Wow, cheating in a relationship  is one of the most difficult betrayals to overcome,and many couples can’t ever really move forward away from it. It will need a lot of time and love to rebuild the distrust that cheating has caused and unless you both are devoted to it 100% you may as well refer to it as quits at this time as it simply will not work.
If you’re the main one that has been cheated on, it may be very hard that you should ever trust your partner again, no matter how much they apologize. In the event you inform them that you’re willing to try you best make darn sure that you really are ready to try. One of the primary traps of this type of situation could be the tendency of the person who had previously been betrayed to punish the cheater throughout the remainder of the partnership. The issue is, that you won’t really know in the event that’s what will happen or otherwise because you might sincerely believe you can forgive them for that betrayal.
Before you even try and mend the relationship it is important you ask yourself why. Make sure that you are just staying because you truly believe the two of you can make things work rather than because you’re scared of being by yourself. If the partner has cheated more often than once, do yourself a favor and run, don’t walk, away. We sometimes get unclear about the causes of cheating, we think it’s about sex, but it isn’t really. The fact remains it’s mostly about one persons serious character flaws and insecurities.
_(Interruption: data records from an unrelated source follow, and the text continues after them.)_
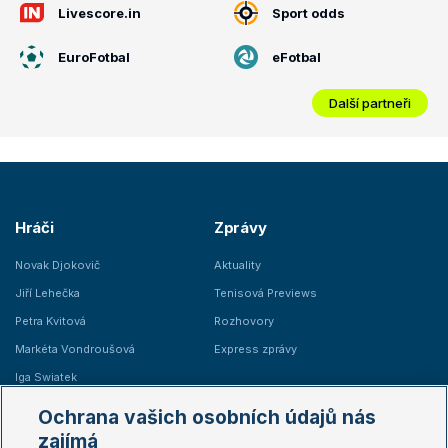
Livescore.in
Sport odds
EuroFotbal
eFotbal
Další partneři
Hráči
Zprávy
Novak Djokovič
Aktuality
Jiří Lehečka
Tenisová Previews
Petra Kvitová
Rozhovory
Markéta Vondroušová
Express zprávy
Iga Swiatek
Marie Bouzková
Ochrana vašich osobních údajů nás
Žebříčky
Kalendář turnajů
zajímá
There have been a string of high profile cases lately where husbands have cheated on their (very beautiful) wives almost on the day they said “I do”. What is their excuse? Can it be an addiction? Is it that their wives weren’t meeting the requirements? The truth is that with most of these cases the cheaters are simply insecure children who never grew up enough to live up to their word. If they said “I truly do” it was designed to mean “I won’t” nevertheless they selfishly did whatever it absolutely was that made them feel bettera couple of minutes.
Ifyou are in a relationship with someone like that you are really happier to merely leave. It’s unlikely that any quantity of therapy may help your lover grow up and grow a conscience or grow some character. You won’t need the pain.
If, however, your second half made a one time mistake and the two of you had a great relationship prior to that (and you think you actually can forgive them) than by all means give it a shot. It could probably be better to enlist assistance from a therapist who can help the both of you navigate the minefield that will continue with the affair. It will likely be tough for the both of you to keep your emotions under control good enough to find a path on the relationship you once shared.
It won’t be easy but cheating in a relationship may be overcome but as long as each party really want it. In the event you aren’t both committed totally to making things better and going ahead, than you’re better offcalling it quits at this time so that you can find someone who knows what honesty and fidelity is about.